Have you considered a honeymoon registry? or registering for gift cards to favorite restaurants, etc through a site like Amazon?

Post # 6
Member
76 posts
Worker bee
  • Wedding: June 2011

Same situation! My fiance and I talk about it all the time – we have all of the things we need. I really like the advice above, though. One friend advised me that most people will give cash anyway, and that most presents you’d receive would be at a shower.

Post # 7
Member
188 posts
Blushing bee
  • Wedding: July 2010

Unfortunately, if you do not register, people will buy you gifts that you didn’t get to pick out. For this reason, I would register so that you can have control over the gifts. Try spreading through word of mouth that you would prefer to receive cash.  

Post # 8
Member
2641 posts
Sugar bee

If you have a shower, they will definitely want to buy you a gift, not money.  But if you have your home set up, maybe you won’t be having a shower.  (Since that’s why they’re traditionally held.)

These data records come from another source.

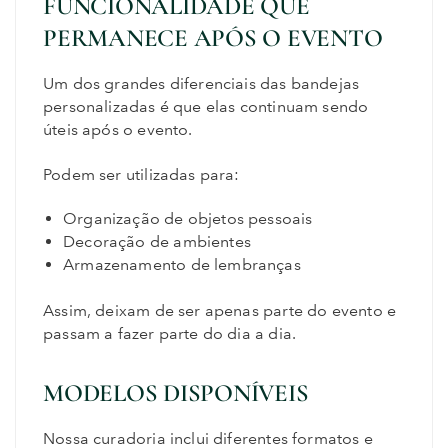
FUNCIONALIDADE QUE
PERMANECE APÓS O EVENTO
Um dos grandes diferenciais das bandejas
personalizadas é que elas continuam sendo
úteis após o evento.
Podem ser utilizadas para:
Organização de objetos pessoais
Decoração de ambientes
Armazenamento de lembranças
Assim, deixam de ser apenas parte do evento e
passam a fazer parte do dia a dia.
MODELOS DISPONÍVEIS
Nossa curadoria inclui diferentes formatos e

But for the wedding, most people will probably give you money anyway.  And without a registry, they’ll be even more inclined.

Post # 10
Member
3285 posts
Sugar bee
  • Wedding: November 2009

No matter what, people will buy you stuff, so it’s best (IMHO) to have one registry of stuff you’d want, even if it’s “silly” stuff – for example, hubby doesn’t like gifts at all, and we didn’t need a lot of stuff either, but we do have a Keurig coffeemaker so we registered for the little k-cups.  Plus, if you register for stuff from a brick and mortar place that is convenient to you, you usually have the option of taking the gifts back for store credit to buy stuff you want – again, we got this cake stand we really didn’t need from Kohls (where we registered) so we were able to get a gift card in its amount and hubby was able to buy some new workout clothes. =D

Post # 11
Hostess
18646 posts
Honey Beekeeper
  • Wedding: June 2009

I think having a small registry with some things that you need would be a good idea.  Don’t have any bridal showers (since people get gifts for those) and ask your parents to say that you would like cash when people ask where you are registered or what you want for gifts.  Just have them say that since you have been living together for 3 years, you don’t need a lot of the normal stuff anymore.  That is what we did and we got mostly cash.

Post # 12
Member
2470 posts
Buzzing bee
  • Wedding: September 2010

Well, the point is, people will give gifts whether or not you WANT them. I would suggest doing a small registry, filling it with things you will may always need. Like, fluffy towels, an extra set of sheets, Brita filters, swiffer wipes, that sort of thing. People may give cash if there isn’t a lot of on there. ALso, word of mouth is a great way to pass on the message that tangible gifts aren’t necessary.

Post # 13
Member
4485 posts
Honey bee

Don’t register and don’t say anything else about it. If someone does buy you a gift, which many people will do, you accept it graciously and then send out thank you notes. Be aware though that if you don’t register, you will end up with gifts you don’t want and may not able to return anywhere.

Post # 14
Member
42 posts
Newbee
  • Wedding: August 2010

Same situation here.  No registry and no bridal shower. Case closed?  Hardly, now guests who are not able to come to the wedding are asking “Regretfully, we can’t attend your wedding.  Where are you registered? We’d like to send you a gift”.    Talk about being bit in the @$$.

Feeling kinda bad about it now.  FMIL was right all along. Darn it!

Post # 15
Member
2271 posts
Buzzing bee
  • Wedding: August 2009

I wanted to specify no gifts on the wedding invites but was told it was a no no to do so. However, I did have the wedding web site URL on the reply cards as well as the STD cards and on the web site it was clearly stated that the only gifts we wanted was the “honor of your presence” on our wedding day! I should add that only half of our guests listened to us and the other half gave us money.

Post # 16
Member
2271 posts
Buzzing bee
  • Wedding: August 2009

I don’t know if it was because of our age or because it was well known that it wasn’t the first wedding for either of us, but we had no registry and only ended up with two gifts that were not money.

The topic ‘What if I don’t want any gifts?’ is closed to new replies.